中学生と「仕事(働く)」をテーマに話す機会に恵まれた。あと数年すれば、職業の選択に直面する彼ら。さぞかし夢や希望に満ち溢れているかと思いきや、意外にといっては失礼だが、現実的に捉えている様子。それだけ真面目に考えているのだろう。数十年前のわが身との差の大きさを痛感したものだ▼箕輪町がキャリア教育の一環として、箕輪中学校2年生対象に開いた「地域で働く方との座談会」。職場体験の事前学習として一線で働く人と直接話し、仕事への思いなどを聞いて、労働への心構えを備える場という▼「大変だなと思うことはないか」「休みはあるか」「どうやって記事を集めるのか」。突拍子もない質問に備えて身構えてみたもののいずれも”まとも”な問いで、拍子抜けするほど。それだけに回答に不足がなかったか、生徒の期待に応えられたか、後々まで反省を引きずったものだ▼なぜ仕事をするか―には、多くの答えがあると思うが、問われた場合は「生きるため」と答えるようにしている。

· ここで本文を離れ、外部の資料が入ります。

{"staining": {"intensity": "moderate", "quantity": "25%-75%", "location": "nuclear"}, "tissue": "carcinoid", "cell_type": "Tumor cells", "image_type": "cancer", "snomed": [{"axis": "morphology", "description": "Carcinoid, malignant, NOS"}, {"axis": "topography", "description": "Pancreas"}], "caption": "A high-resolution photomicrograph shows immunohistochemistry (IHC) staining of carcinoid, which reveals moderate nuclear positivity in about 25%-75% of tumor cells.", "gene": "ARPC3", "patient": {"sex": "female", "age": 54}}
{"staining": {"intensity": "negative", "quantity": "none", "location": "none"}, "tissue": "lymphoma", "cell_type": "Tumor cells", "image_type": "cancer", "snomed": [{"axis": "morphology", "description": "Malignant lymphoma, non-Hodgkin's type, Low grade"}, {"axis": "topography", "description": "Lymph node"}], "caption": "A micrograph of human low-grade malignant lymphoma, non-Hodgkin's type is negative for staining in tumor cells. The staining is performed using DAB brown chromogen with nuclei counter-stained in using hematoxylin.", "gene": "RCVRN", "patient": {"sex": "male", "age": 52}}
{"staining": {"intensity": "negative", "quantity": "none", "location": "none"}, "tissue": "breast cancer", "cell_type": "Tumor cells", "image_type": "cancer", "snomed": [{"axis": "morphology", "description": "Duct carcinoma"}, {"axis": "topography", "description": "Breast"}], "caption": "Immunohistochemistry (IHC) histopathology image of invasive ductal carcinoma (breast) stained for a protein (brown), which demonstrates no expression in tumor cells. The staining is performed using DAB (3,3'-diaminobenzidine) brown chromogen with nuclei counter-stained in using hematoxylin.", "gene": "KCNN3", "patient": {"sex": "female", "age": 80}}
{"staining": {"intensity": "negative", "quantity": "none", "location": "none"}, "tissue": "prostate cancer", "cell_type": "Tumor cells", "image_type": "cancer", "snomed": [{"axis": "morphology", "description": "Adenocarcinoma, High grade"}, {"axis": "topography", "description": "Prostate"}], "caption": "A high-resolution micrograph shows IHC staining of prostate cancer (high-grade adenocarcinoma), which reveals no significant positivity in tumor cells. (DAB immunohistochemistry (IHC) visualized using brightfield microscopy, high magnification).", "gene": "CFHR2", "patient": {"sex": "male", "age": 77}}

自分や自分以外の人が生きるために仕事があると捉えている▼その仕事を取り巻く環境が「働き方改革関連法案」や「裁量労働制」などにより、一つの転換点に立っている。果たして職業選択を真面目に考える中学生が、生き生きと活躍できる社会になるのだろうか。「働かせ改革」や「裁量奴隷制」にならないことを切に願うばかりだ。